Les biens saisis de Hissène Habré par les Chambres africaines extraordinaires tournent autour de 600 millions de francs CFA.  Ce qui est très loin du budget nécessaire pour les indemnisations.  C’est ainsi qu’après son jugement à Dakar, le Sénégal a de nouveau reçu mandat de l’Union africaine d’abriter le fonds d’indemnisation des victimes. Mais pour des problèmes politiques surgis lors de l’élection du président de la Commission de l’Union africaine, Dakar refuse d’abriter le fonds après avoir accepté d’organiser le procès. Le Tchad ayant présenté un candidat, Mahamat Faki qui sera élu contre le Abdoulaye Bathily à la présidence de la commission de l’union africaine,  contre le candidat du Sénégal, l’Etat du Sénégal semble décider à payer à Ndjamena son courage.

Excepté Dakar, les autres possibilités qui s’offrent au continent pour abriter le fond auraient pu être Ndajmena ou Addis-abeba. Mais des contraintes ne manquent pas.  Le président Deby ne serait pas favorable à cette éventualité mais aussi c’est que le jugement prévoit que ce soit la Cour d’appel de Dakar qui se charge de l’indemnisation et de la réparation des victimes.  Pour cette même raison et la distance d’Addis Abeba bien qu’étant le siège de l’Union africaine, n’est pas qualifié pour s’occuper de ce volet.

La participation des Etats africains à ce fonds de plus de 82 milliards n’est pas garantis attendu qu’ils ont d’autres urgences, mais des bailleurs de fonds étrangers sont prêts à mettre l’agent à la poche afin de l’alimenter.  Selon Me Assane  Dioma Ndiaye, l’Union européenne, les Etats-Unis et le Canada sont prêts à alimenter ce fonds.  Mais ces bailleurs n’attendent que le quitus de l’Union africaine qui, à son tour, cherche  le pays qui puisse abriter le fonds. Le Sénégal qui est mieux placé à tout point de vue pour abriter le fonds garde encore le suspens.

Rappelant la disponibilité d’un reliquat d’environ 5 milliards après la tenue du procès, Me Assane Dioma Ndiaye exhorte les autorités sénégalaises à assumer leurs responsabilités jusqu’au bout en acceptant de finaliser ce procès.  «L’Etat du Sénégal et l’Union africaine doivent assumer leur responsabilités jusqu’au bout»,  exhorte Me Ndiaye.

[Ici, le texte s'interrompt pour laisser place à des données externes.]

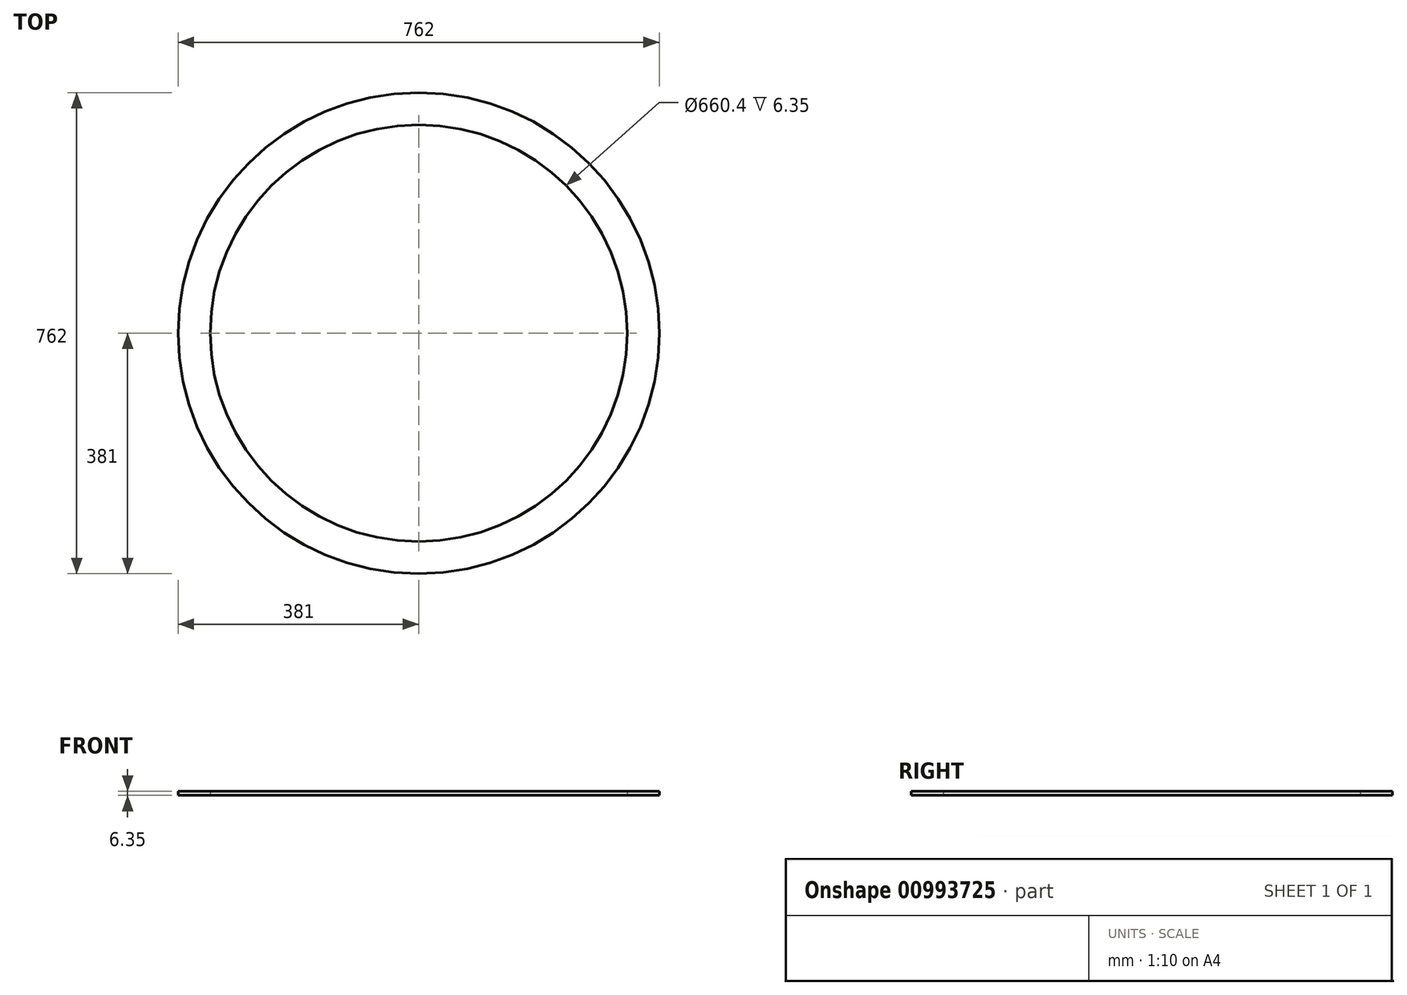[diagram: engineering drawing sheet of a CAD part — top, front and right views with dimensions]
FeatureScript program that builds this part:
annotation { "Feature Type Name" : "Feature", "Feature Type Description" : "" }
export const myFeature = defineFeature(function(context is Context, id is Id, definition is map)
    precondition{}
    {
        {
            var Q0;
            Q0=qCreatedBy(makeId("Top.planeOp"),FACE);
            var sketch = newSketch(context, id + "F0", { "sketchPlane" : qUnion([Q0])});
            skCircle(sketch, "E0", {"center": v(0, 0) * mm, "radius": 381 * mm});
            skCircle(sketch, "E1", {"center": v(0, 0) * mm, "radius": 330.2 * mm});
            skSolve(sketch);
        }
        {
            var Q0;
            Q0=makeQuery(id+"F0.imprint","IMPRINT",FACE,{"disambiguationData":[TD([[makeQuery(id+"F0.imprint","IMPRINT",EDGE,{"derivedFrom":sQuery(id+"F0.wireOp",EDGE,"E0")}),1.0]])]});
            extrude(context, id + "F1", {"entities" : qUnion([Q0]), "depth" : 6.35 * mm, "offsetDistance" : 25.4 * mm});
        }
    });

Pour l’avocat, ce procès organisé sur le continent a un impact certain dans les mentalités.  Il note d’ailleurs qu’avec ce procès, il y a « un brouillement partout» sur le continent où les crimes de masse ont été commis. Que ce soit en Guinée sous l’ère Dadis Camara, au Mali sous l’ère Sanogo ou en Gambie pendant les décennies de règne de Yayah Jammeh, après le procès Habré, ou même en Centrafrique il y a eu un déclic chez les victimes de crimes.  Ces dernières s’organisent, convaincus de ce que si les victimes de Habré ont obtenu justice, elles aussi leurs bourreaux peuvent  être jugés et que justice leur sera rendue un jour. Elles sont d’ailleurs accompagnées dans leur démarche par des organisations des droits de l’homme.  En somme, la finalisation du procès Habré, à travers l’indemnisation des victimes, donne un sentiment que le continent a fini avec l’impunité. C’est aussi un avertissement pour tout dirigeant tenté d’abuser impunément de sa position pour opprimer son peuple.

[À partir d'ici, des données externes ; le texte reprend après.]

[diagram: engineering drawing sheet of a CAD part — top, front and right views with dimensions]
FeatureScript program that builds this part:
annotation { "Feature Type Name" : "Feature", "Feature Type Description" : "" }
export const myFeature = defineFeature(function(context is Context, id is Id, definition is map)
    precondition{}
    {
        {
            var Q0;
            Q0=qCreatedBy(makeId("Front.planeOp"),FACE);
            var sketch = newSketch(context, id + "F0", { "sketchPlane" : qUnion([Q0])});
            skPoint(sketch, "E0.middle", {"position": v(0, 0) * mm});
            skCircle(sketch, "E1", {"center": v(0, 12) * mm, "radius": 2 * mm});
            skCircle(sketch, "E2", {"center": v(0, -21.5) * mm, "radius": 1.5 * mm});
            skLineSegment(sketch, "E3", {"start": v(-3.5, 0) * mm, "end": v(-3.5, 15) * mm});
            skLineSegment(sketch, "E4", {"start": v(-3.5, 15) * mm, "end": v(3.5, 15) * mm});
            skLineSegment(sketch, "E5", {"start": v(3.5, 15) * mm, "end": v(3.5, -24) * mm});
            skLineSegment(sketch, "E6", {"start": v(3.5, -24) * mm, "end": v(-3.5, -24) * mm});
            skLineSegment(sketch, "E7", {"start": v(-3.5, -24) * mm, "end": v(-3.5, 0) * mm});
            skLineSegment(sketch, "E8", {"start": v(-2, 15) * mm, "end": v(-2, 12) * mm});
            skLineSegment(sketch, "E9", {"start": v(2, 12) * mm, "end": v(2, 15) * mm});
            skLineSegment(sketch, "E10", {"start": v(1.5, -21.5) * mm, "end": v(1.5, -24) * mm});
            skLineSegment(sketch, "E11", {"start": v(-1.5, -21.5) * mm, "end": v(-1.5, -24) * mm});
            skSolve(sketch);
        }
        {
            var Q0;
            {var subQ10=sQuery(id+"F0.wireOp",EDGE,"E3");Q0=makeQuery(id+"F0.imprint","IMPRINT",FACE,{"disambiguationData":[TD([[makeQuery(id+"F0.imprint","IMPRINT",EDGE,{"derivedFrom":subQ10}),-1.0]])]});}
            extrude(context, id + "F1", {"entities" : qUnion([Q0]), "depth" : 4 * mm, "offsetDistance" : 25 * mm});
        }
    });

A la question de savoir s’il faut ressembler tous les 82 milliards avant de commencer les indemnisation, l’avocat explique que  ce n’est pas nécessaire. Une fois que le fonds est abrité par un pays, on peut procéder à des indemnisations progressives en accordant  25% ou 50% à chaque victimes  par exemple au fur et à mesure de la disponibilité des fonds.

Le panéliste Senghane Segnhor, militant des droits humains, lui se demande si ce procès était pertinent si on englouti autant de milliards pour juger une seule personne et qu’au finish les victimes ne sont toujours pas indemnisées. Le Dr. Amy Ndèye Fatou Ndiaye, spécialistes du Droit pénal international et enseignante, a pour sa part,  salué la tenue du procès  parce qu’il prouve la « souveraineté judicaire »  du  contient et pour le « symbolisme», cela en valait la peine  « Le procès Habaré était un procès de l’Afrique», estime-t-elle.